Mina Caputo – Nope. It’s happening in the dating world, too. If you’re single you understand what I’m talking about. It can be pretty humorous. I can’t tell you how many dates I’ve walked out on. I always tell this story because it’s hilarious. I went out on this date with some guy, first time I met him we went out for pancakes. The guy could not stop touching his phone, looking at it, playing with it. I got up, stood up, and even though our food was there, he was still looking at his phone. I just couldn’t believe it. I was saying to myself, “I’m here dolled up and this piece of shit is making love to his phone?” I got up, put my hand on his shoulder and said, “Have a nice date with your phone, goodbye.” He still writes to me a year and a half later asking for another chance.
It’s hilarious. I’m from the streets of New York, I’m in New York City all the time. I see tourists come in who probably spend thousands of dollars to come to the city, for what? To sit in a little park and the whole family is on their phone ignoring each other. It’s a fucking joke, it’s one big racket. Anyway, I’m done frowning down upon the ignorance of the world.

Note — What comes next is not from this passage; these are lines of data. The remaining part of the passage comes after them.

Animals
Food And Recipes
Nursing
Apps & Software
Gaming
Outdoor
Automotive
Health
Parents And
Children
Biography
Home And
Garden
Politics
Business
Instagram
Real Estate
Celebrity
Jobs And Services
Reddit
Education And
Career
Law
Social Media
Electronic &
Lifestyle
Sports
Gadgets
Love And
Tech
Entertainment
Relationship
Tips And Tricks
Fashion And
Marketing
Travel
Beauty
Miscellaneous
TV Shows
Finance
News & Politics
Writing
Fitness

Cryptic Rock – Your story is quite telling of what has sadly become the norm in society today. It is like a disease. Beyond all of this, do you have anything coming up?
Mina Caputo – I just announced the I Died Laughing Tour, my first solo album is 20 years old this year. I haven’t been out with my solo band in 10-11 years. I just released dates for November-December, so hopefully if the world heals by then, I’m very excited to be doing that. That’s big news for me, I’m very excited.
Cryptic Rock – That is very exciting! You have done quite a few solo records. Are there any plans for a new solo album soon?
Mina Caputo – Yeah, I’m almost finished with a new one. I think I’m going to release it this year before my tour. No one really knows about it yet because I haven’t devised a solid plan for that. I think since all this stuff is going down now, I think I can actually finish it and take advantage of down time.